The perfect result (obviously!), but this is daft: there’s no point sampling people at random if we’re going to sample all of them anyway. So how many people are we going to sample?

1.1 Single polls with varying sample sizes

Let’s start with a sample of one from each population:

# Random sample of 1 individual per population
poll.tab(poll.both(population.a,population.b,
                   1),
         c('A','B'))
Sensible Silly
A 0 100
B 100 0

Clearly a sample of one is no good: the finding is always going to be a landslide for the preferred choice of whichever individual we happen to ask. In this case, polls of random samples of one happen to have called one election correctly and one incorrectly, but that’s pure chance. So let’s try a sample of ten:

# Random sample of 10 individuals per population
poll.tab(poll.both(population.a,population.b,
                   10),
         c('A','B'))
Sensible Silly
A 50 50
B 90 10

That’s a bit better. Population A looks like a dead heat (which is almost right), while the Sensible Party’s lead has been recognised but greatly exaggerated in Population B. As we’ll see in a moment, a random sample of ten could easily be more wrong than this, but it will usually be less wrong than a sample of one. Now let’s try polling a sample of a hundred:

# Random sample of 100 individuals per population
poll.tab(poll.both(population.a,population.b,
                   100),
         c('A','B'))
Sensible Silly
A 45 55
B 73 27

Population B’s preferences have been estimated pretty accurately this time, but we’ve somehow got the Silly Party in the lead in Population A — and by a whopping 10%! That’s not because a sample of a hundred is worse than a sample of ten, but because the effects of randomness in the selection procedure have a major effect on the outcome whether you take a sample of ten or of a hundred. Samples of a hundred are more reliable than samples of ten because — as we’ll see very shortly — they will be wrong less often. But we would be very unwise to set any store at all by a single study with a sample of a hundred, and the above reveals why this is the case. By picking the wrong hundred individuals to sample, we can get a very unrepresentative result.
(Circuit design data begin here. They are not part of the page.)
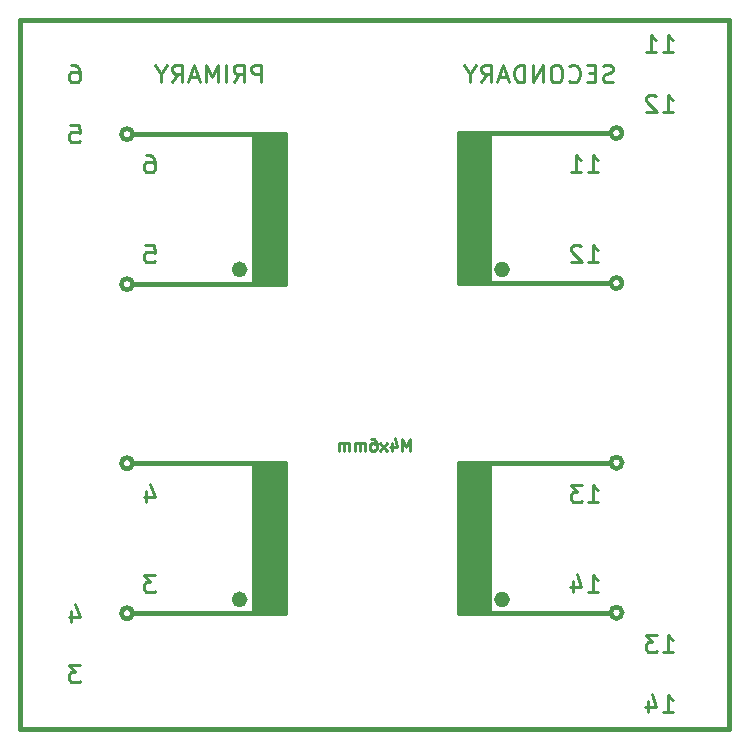
<source format=gbo>
G04 #@! TF.FileFunction,Legend,Bot*
%FSLAX46Y46*%
G04 Gerber Fmt 4.6, Leading zero omitted, Abs format (unit mm)*
G04 Created by KiCad (PCBNEW 4.0.1-stable) date Saturday, March 12, 2016 'PMt' 11:13:13 PM*
%MOMM*%
G01*
G04 APERTURE LIST*
%ADD10C,0.100000*%
%ADD11C,0.400000*%
%ADD12C,0.250000*%
%ADD13C,1.570000*%
%ADD14C,0.300000*%
G04 APERTURE END LIST*
D10*
D11*
X29525416Y7644672D02*
G75*
G03X29525416Y7644672I-480416J0D01*
G01*
X29680000Y7644672D02*
X42380000Y7644672D01*
D12*
X39713000Y7644672D02*
X39713000Y20344672D01*
D13*
X40475000Y8279672D02*
X40475000Y19709672D01*
X41745000Y8279672D02*
X41745000Y19709672D01*
D11*
X42380000Y7644672D02*
X42380000Y20344672D01*
X42380000Y20344672D02*
X29680000Y20344672D01*
X29525416Y20344672D02*
G75*
G03X29525416Y20344672I-480416J0D01*
G01*
X38570000Y-19304000D02*
X38570000Y-18796000D01*
D14*
X38824000Y-19050000D02*
G75*
G03X38824000Y-19050000I-254000J0D01*
G01*
X39078000Y-19050000D02*
G75*
G03X39078000Y-19050000I-508000J0D01*
G01*
D11*
X29525416Y-20220858D02*
G75*
G03X29525416Y-20220858I-480416J0D01*
G01*
X29680000Y-20220858D02*
X42380000Y-20220858D01*
D12*
X39713000Y-20220858D02*
X39713000Y-7520858D01*
D13*
X40475000Y-19585858D02*
X40475000Y-8155858D01*
X41745000Y-19585858D02*
X41745000Y-8155858D01*
D11*
X42380000Y-20220858D02*
X42380000Y-7520858D01*
X42380000Y-7520858D02*
X29680000Y-7520858D01*
X29525416Y-7520858D02*
G75*
G03X29525416Y-7520858I-480416J0D01*
G01*
D14*
X39078000Y8890000D02*
G75*
G03X39078000Y8890000I-508000J0D01*
G01*
X38824000Y8890000D02*
G75*
G03X38824000Y8890000I-254000J0D01*
G01*
D11*
X38570000Y8636000D02*
X38570000Y9144000D01*
X70963836Y-20175244D02*
G75*
G03X70963836Y-20175244I-480416J0D01*
G01*
D13*
X59053420Y-8110244D02*
X59053420Y-19540244D01*
D12*
X59815420Y-7475244D02*
X59815420Y-20175244D01*
D11*
X57148420Y-20175244D02*
X69848420Y-20175244D01*
D13*
X57783420Y-8110244D02*
X57783420Y-19540244D01*
D11*
X57148420Y-7475244D02*
X57148420Y-20175244D01*
X69848420Y-7475244D02*
X57148420Y-7475244D01*
X70963836Y-7475244D02*
G75*
G03X70963836Y-7475244I-480416J0D01*
G01*
D14*
X61303000Y8890000D02*
G75*
G03X61303000Y8890000I-508000J0D01*
G01*
X61049000Y8890000D02*
G75*
G03X61049000Y8890000I-254000J0D01*
G01*
D11*
X60795000Y8636000D02*
X60795000Y9144000D01*
X70963836Y7740550D02*
G75*
G03X70963836Y7740550I-480416J0D01*
G01*
X57148420Y7740550D02*
X69848420Y7740550D01*
D12*
X59815420Y20440550D02*
X59815420Y7740550D01*
D13*
X59053420Y19805550D02*
X59053420Y8375550D01*
X57783420Y19805550D02*
X57783420Y8375550D01*
D11*
X57148420Y20440550D02*
X57148420Y7740550D01*
X69848420Y20440550D02*
X57148420Y20440550D01*
X70963836Y20440550D02*
G75*
G03X70963836Y20440550I-480416J0D01*
G01*
D14*
X61303000Y-19050000D02*
G75*
G03X61303000Y-19050000I-508000J0D01*
G01*
X61049000Y-19050000D02*
G75*
G03X61049000Y-19050000I-254000J0D01*
G01*
D11*
X60795000Y-19304000D02*
X60795000Y-18796000D01*
X20000000Y-30000000D02*
X20000000Y30000000D01*
X20000000Y30000000D02*
X80000000Y30000000D01*
X80000000Y-30000000D02*
X80000000Y30000000D01*
X80000000Y-30000000D02*
X20000000Y-30000000D01*
D12*
X40422857Y24721429D02*
X40422857Y26221429D01*
X39851429Y26221429D01*
X39708571Y26150000D01*
X39637143Y26078571D01*
X39565714Y25935714D01*
X39565714Y25721429D01*
X39637143Y25578571D01*
X39708571Y25507143D01*
X39851429Y25435714D01*
X40422857Y25435714D01*
X38065714Y24721429D02*
X38565714Y25435714D01*
X38922857Y24721429D02*
X38922857Y26221429D01*
X38351429Y26221429D01*
X38208571Y26150000D01*
X38137143Y26078571D01*
X38065714Y25935714D01*
X38065714Y25721429D01*
X38137143Y25578571D01*
X38208571Y25507143D01*
X38351429Y25435714D01*
X38922857Y25435714D01*
X37422857Y24721429D02*
X37422857Y26221429D01*
X36708571Y24721429D02*
X36708571Y26221429D01*
X36208571Y25150000D01*
X35708571Y26221429D01*
X35708571Y24721429D01*
X35065714Y25150000D02*
X34351428Y25150000D01*
X35208571Y24721429D02*
X34708571Y26221429D01*
X34208571Y24721429D01*
X32851428Y24721429D02*
X33351428Y25435714D01*
X33708571Y24721429D02*
X33708571Y26221429D01*
X33137143Y26221429D01*
X32994285Y26150000D01*
X32922857Y26078571D01*
X32851428Y25935714D01*
X32851428Y25721429D01*
X32922857Y25578571D01*
X32994285Y25507143D01*
X33137143Y25435714D01*
X33708571Y25435714D01*
X31922857Y25435714D02*
X31922857Y24721429D01*
X32422857Y26221429D02*
X31922857Y25435714D01*
X31422857Y26221429D01*
X24314285Y26221429D02*
X24599999Y26221429D01*
X24742856Y26150000D01*
X24814285Y26078571D01*
X24957142Y25864286D01*
X25028571Y25578571D01*
X25028571Y25007143D01*
X24957142Y24864286D01*
X24885714Y24792857D01*
X24742856Y24721429D01*
X24457142Y24721429D01*
X24314285Y24792857D01*
X24242856Y24864286D01*
X24171428Y25007143D01*
X24171428Y25364286D01*
X24242856Y25507143D01*
X24314285Y25578571D01*
X24457142Y25650000D01*
X24742856Y25650000D01*
X24885714Y25578571D01*
X24957142Y25507143D01*
X25028571Y25364286D01*
X53023809Y-6452381D02*
X53023809Y-5452381D01*
X52690475Y-6166667D01*
X52357142Y-5452381D01*
X52357142Y-6452381D01*
X51452380Y-5785714D02*
X51452380Y-6452381D01*
X51690476Y-5404762D02*
X51928571Y-6119048D01*
X51309523Y-6119048D01*
X51023809Y-6452381D02*
X50499999Y-5785714D01*
X51023809Y-5785714D02*
X50499999Y-6452381D01*
X49690475Y-5452381D02*
X49880952Y-5452381D01*
X49976190Y-5500000D01*
X50023809Y-5547619D01*
X50119047Y-5690476D01*
X50166666Y-5880952D01*
X50166666Y-6261905D01*
X50119047Y-6357143D01*
X50071428Y-6404762D01*
X49976190Y-6452381D01*
X49785713Y-6452381D01*
X49690475Y-6404762D01*
X49642856Y-6357143D01*
X49595237Y-6261905D01*
X49595237Y-6023810D01*
X49642856Y-5928571D01*
X49690475Y-5880952D01*
X49785713Y-5833333D01*
X49976190Y-5833333D01*
X50071428Y-5880952D01*
X50119047Y-5928571D01*
X50166666Y-6023810D01*
X49166666Y-6452381D02*
X49166666Y-5785714D01*
X49166666Y-5880952D02*
X49119047Y-5833333D01*
X49023809Y-5785714D01*
X48880951Y-5785714D01*
X48785713Y-5833333D01*
X48738094Y-5928571D01*
X48738094Y-6452381D01*
X48738094Y-5928571D02*
X48690475Y-5833333D01*
X48595237Y-5785714D01*
X48452380Y-5785714D01*
X48357142Y-5833333D01*
X48309523Y-5928571D01*
X48309523Y-6452381D01*
X47833333Y-6452381D02*
X47833333Y-5785714D01*
X47833333Y-5880952D02*
X47785714Y-5833333D01*
X47690476Y-5785714D01*
X47547618Y-5785714D01*
X47452380Y-5833333D01*
X47404761Y-5928571D01*
X47404761Y-6452381D01*
X47404761Y-5928571D02*
X47357142Y-5833333D01*
X47261904Y-5785714D01*
X47119047Y-5785714D01*
X47023809Y-5833333D01*
X46976190Y-5928571D01*
X46976190Y-6452381D01*
X30664285Y18601429D02*
X30949999Y18601429D01*
X31092856Y18530000D01*
X31164285Y18458571D01*
X31307142Y18244286D01*
X31378571Y17958571D01*
X31378571Y17387143D01*
X31307142Y17244286D01*
X31235714Y17172857D01*
X31092856Y17101429D01*
X30807142Y17101429D01*
X30664285Y17172857D01*
X30592856Y17244286D01*
X30521428Y17387143D01*
X30521428Y17744286D01*
X30592856Y17887143D01*
X30664285Y17958571D01*
X30807142Y18030000D01*
X31092856Y18030000D01*
X31235714Y17958571D01*
X31307142Y17887143D01*
X31378571Y17744286D01*
X30592856Y10981429D02*
X31307142Y10981429D01*
X31378571Y10267143D01*
X31307142Y10338571D01*
X31164285Y10410000D01*
X30807142Y10410000D01*
X30664285Y10338571D01*
X30592856Y10267143D01*
X30521428Y10124286D01*
X30521428Y9767143D01*
X30592856Y9624286D01*
X30664285Y9552857D01*
X30807142Y9481429D01*
X31164285Y9481429D01*
X31307142Y9552857D01*
X31378571Y9624286D01*
X68065714Y9481429D02*
X68922857Y9481429D01*
X68494285Y9481429D02*
X68494285Y10981429D01*
X68637142Y10767143D01*
X68780000Y10624286D01*
X68922857Y10552857D01*
X67494286Y10838571D02*
X67422857Y10910000D01*
X67280000Y10981429D01*
X66922857Y10981429D01*
X66780000Y10910000D01*
X66708571Y10838571D01*
X66637143Y10695714D01*
X66637143Y10552857D01*
X66708571Y10338571D01*
X67565714Y9481429D01*
X66637143Y9481429D01*
X24242856Y21141429D02*
X24957142Y21141429D01*
X25028571Y20427143D01*
X24957142Y20498571D01*
X24814285Y20570000D01*
X24457142Y20570000D01*
X24314285Y20498571D01*
X24242856Y20427143D01*
X24171428Y20284286D01*
X24171428Y19927143D01*
X24242856Y19784286D01*
X24314285Y19712857D01*
X24457142Y19641429D01*
X24814285Y19641429D01*
X24957142Y19712857D01*
X25028571Y19784286D01*
X30664285Y-9838571D02*
X30664285Y-10838571D01*
X31021428Y-9267143D02*
X31378571Y-10338571D01*
X30449999Y-10338571D01*
X31449999Y-16958571D02*
X30521428Y-16958571D01*
X31021428Y-17530000D01*
X30807142Y-17530000D01*
X30664285Y-17601429D01*
X30592856Y-17672857D01*
X30521428Y-17815714D01*
X30521428Y-18172857D01*
X30592856Y-18315714D01*
X30664285Y-18387143D01*
X30807142Y-18458571D01*
X31235714Y-18458571D01*
X31378571Y-18387143D01*
X31449999Y-18315714D01*
X24314285Y-19998571D02*
X24314285Y-20998571D01*
X24671428Y-19427143D02*
X25028571Y-20498571D01*
X24099999Y-20498571D01*
X25099999Y-24578571D02*
X24171428Y-24578571D01*
X24671428Y-25150000D01*
X24457142Y-25150000D01*
X24314285Y-25221429D01*
X24242856Y-25292857D01*
X24171428Y-25435714D01*
X24171428Y-25792857D01*
X24242856Y-25935714D01*
X24314285Y-26007143D01*
X24457142Y-26078571D01*
X24885714Y-26078571D01*
X25028571Y-26007143D01*
X25099999Y-25935714D01*
X70184286Y24792857D02*
X69970000Y24721429D01*
X69612857Y24721429D01*
X69470000Y24792857D01*
X69398571Y24864286D01*
X69327143Y25007143D01*
X69327143Y25150000D01*
X69398571Y25292857D01*
X69470000Y25364286D01*
X69612857Y25435714D01*
X69898571Y25507143D01*
X70041429Y25578571D01*
X70112857Y25650000D01*
X70184286Y25792857D01*
X70184286Y25935714D01*
X70112857Y26078571D01*
X70041429Y26150000D01*
X69898571Y26221429D01*
X69541429Y26221429D01*
X69327143Y26150000D01*
X68684286Y25507143D02*
X68184286Y25507143D01*
X67970000Y24721429D02*
X68684286Y24721429D01*
X68684286Y26221429D01*
X67970000Y26221429D01*
X66470000Y24864286D02*
X66541429Y24792857D01*
X66755715Y24721429D01*
X66898572Y24721429D01*
X67112857Y24792857D01*
X67255715Y24935714D01*
X67327143Y25078571D01*
X67398572Y25364286D01*
X67398572Y25578571D01*
X67327143Y25864286D01*
X67255715Y26007143D01*
X67112857Y26150000D01*
X66898572Y26221429D01*
X66755715Y26221429D01*
X66541429Y26150000D01*
X66470000Y26078571D01*
X65541429Y26221429D02*
X65255715Y26221429D01*
X65112857Y26150000D01*
X64970000Y26007143D01*
X64898572Y25721429D01*
X64898572Y25221429D01*
X64970000Y24935714D01*
X65112857Y24792857D01*
X65255715Y24721429D01*
X65541429Y24721429D01*
X65684286Y24792857D01*
X65827143Y24935714D01*
X65898572Y25221429D01*
X65898572Y25721429D01*
X65827143Y26007143D01*
X65684286Y26150000D01*
X65541429Y26221429D01*
X64255714Y24721429D02*
X64255714Y26221429D01*
X63398571Y24721429D01*
X63398571Y26221429D01*
X62684285Y24721429D02*
X62684285Y26221429D01*
X62327142Y26221429D01*
X62112857Y26150000D01*
X61969999Y26007143D01*
X61898571Y25864286D01*
X61827142Y25578571D01*
X61827142Y25364286D01*
X61898571Y25078571D01*
X61969999Y24935714D01*
X62112857Y24792857D01*
X62327142Y24721429D01*
X62684285Y24721429D01*
X61255714Y25150000D02*
X60541428Y25150000D01*
X61398571Y24721429D02*
X60898571Y26221429D01*
X60398571Y24721429D01*
X59041428Y24721429D02*
X59541428Y25435714D01*
X59898571Y24721429D02*
X59898571Y26221429D01*
X59327143Y26221429D01*
X59184285Y26150000D01*
X59112857Y26078571D01*
X59041428Y25935714D01*
X59041428Y25721429D01*
X59112857Y25578571D01*
X59184285Y25507143D01*
X59327143Y25435714D01*
X59898571Y25435714D01*
X58112857Y25435714D02*
X58112857Y24721429D01*
X58612857Y26221429D02*
X58112857Y25435714D01*
X57612857Y26221429D01*
X74415714Y27261429D02*
X75272857Y27261429D01*
X74844285Y27261429D02*
X74844285Y28761429D01*
X74987142Y28547143D01*
X75130000Y28404286D01*
X75272857Y28332857D01*
X72987143Y27261429D02*
X73844286Y27261429D01*
X73415714Y27261429D02*
X73415714Y28761429D01*
X73558571Y28547143D01*
X73701429Y28404286D01*
X73844286Y28332857D01*
X74415714Y22181429D02*
X75272857Y22181429D01*
X74844285Y22181429D02*
X74844285Y23681429D01*
X74987142Y23467143D01*
X75130000Y23324286D01*
X75272857Y23252857D01*
X73844286Y23538571D02*
X73772857Y23610000D01*
X73630000Y23681429D01*
X73272857Y23681429D01*
X73130000Y23610000D01*
X73058571Y23538571D01*
X72987143Y23395714D01*
X72987143Y23252857D01*
X73058571Y23038571D01*
X73915714Y22181429D01*
X72987143Y22181429D01*
X74415714Y-23538571D02*
X75272857Y-23538571D01*
X74844285Y-23538571D02*
X74844285Y-22038571D01*
X74987142Y-22252857D01*
X75130000Y-22395714D01*
X75272857Y-22467143D01*
X73915714Y-22038571D02*
X72987143Y-22038571D01*
X73487143Y-22610000D01*
X73272857Y-22610000D01*
X73130000Y-22681429D01*
X73058571Y-22752857D01*
X72987143Y-22895714D01*
X72987143Y-23252857D01*
X73058571Y-23395714D01*
X73130000Y-23467143D01*
X73272857Y-23538571D01*
X73701429Y-23538571D01*
X73844286Y-23467143D01*
X73915714Y-23395714D01*
X74415714Y-28618571D02*
X75272857Y-28618571D01*
X74844285Y-28618571D02*
X74844285Y-27118571D01*
X74987142Y-27332857D01*
X75130000Y-27475714D01*
X75272857Y-27547143D01*
X73130000Y-27618571D02*
X73130000Y-28618571D01*
X73487143Y-27047143D02*
X73844286Y-28118571D01*
X72915714Y-28118571D01*
X68065714Y-10838571D02*
X68922857Y-10838571D01*
X68494285Y-10838571D02*
X68494285Y-9338571D01*
X68637142Y-9552857D01*
X68780000Y-9695714D01*
X68922857Y-9767143D01*
X67565714Y-9338571D02*
X66637143Y-9338571D01*
X67137143Y-9910000D01*
X66922857Y-9910000D01*
X66780000Y-9981429D01*
X66708571Y-10052857D01*
X66637143Y-10195714D01*
X66637143Y-10552857D01*
X66708571Y-10695714D01*
X66780000Y-10767143D01*
X66922857Y-10838571D01*
X67351429Y-10838571D01*
X67494286Y-10767143D01*
X67565714Y-10695714D01*
X68065714Y-18458571D02*
X68922857Y-18458571D01*
X68494285Y-18458571D02*
X68494285Y-16958571D01*
X68637142Y-17172857D01*
X68780000Y-17315714D01*
X68922857Y-17387143D01*
X66780000Y-17458571D02*
X66780000Y-18458571D01*
X67137143Y-16887143D02*
X67494286Y-17958571D01*
X66565714Y-17958571D01*
X68065714Y17101429D02*
X68922857Y17101429D01*
X68494285Y17101429D02*
X68494285Y18601429D01*
X68637142Y18387143D01*
X68780000Y18244286D01*
X68922857Y18172857D01*
X66637143Y17101429D02*
X67494286Y17101429D01*
X67065714Y17101429D02*
X67065714Y18601429D01*
X67208571Y18387143D01*
X67351429Y18244286D01*
X67494286Y18172857D01*
M02*

</source>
And when you’re picking individuals at random and you’re only picking a hundred of them, it’s far from unlikely that you’ll get an unrepresentative hundred on any one particular occasion.

So now let’s go all the way up to a thousand, which is about as far as most polling companies usually go:

# Random sample of 1000 per population
poll.tab(poll.both(population.a,population.b,
                   1000),
         c('A','B'))
Sensible Silly
A 52.1 47.9
B 70.0 30.0

Not bad at all! Population B’s polling is bang on, while Population A’s is only barely off.

What if we sample ten thousand?

# Random sample of 10000 per population
poll.tab(poll.both(population.a,population.b,
                   10000),
         c('A','B'))
Sensible Silly
A 50.52 49.48
B 69.61 30.39

This doesn’t really look like an improvement on the previous one: Population A’s preferences have been estimated slightly more accurately, while Population B’s have been estimated slightly less accurately. Polling companies very rarely take samples as large as this because telephoning ten thousand people involves a massive increase in cost but brings only a slight increase in reliability.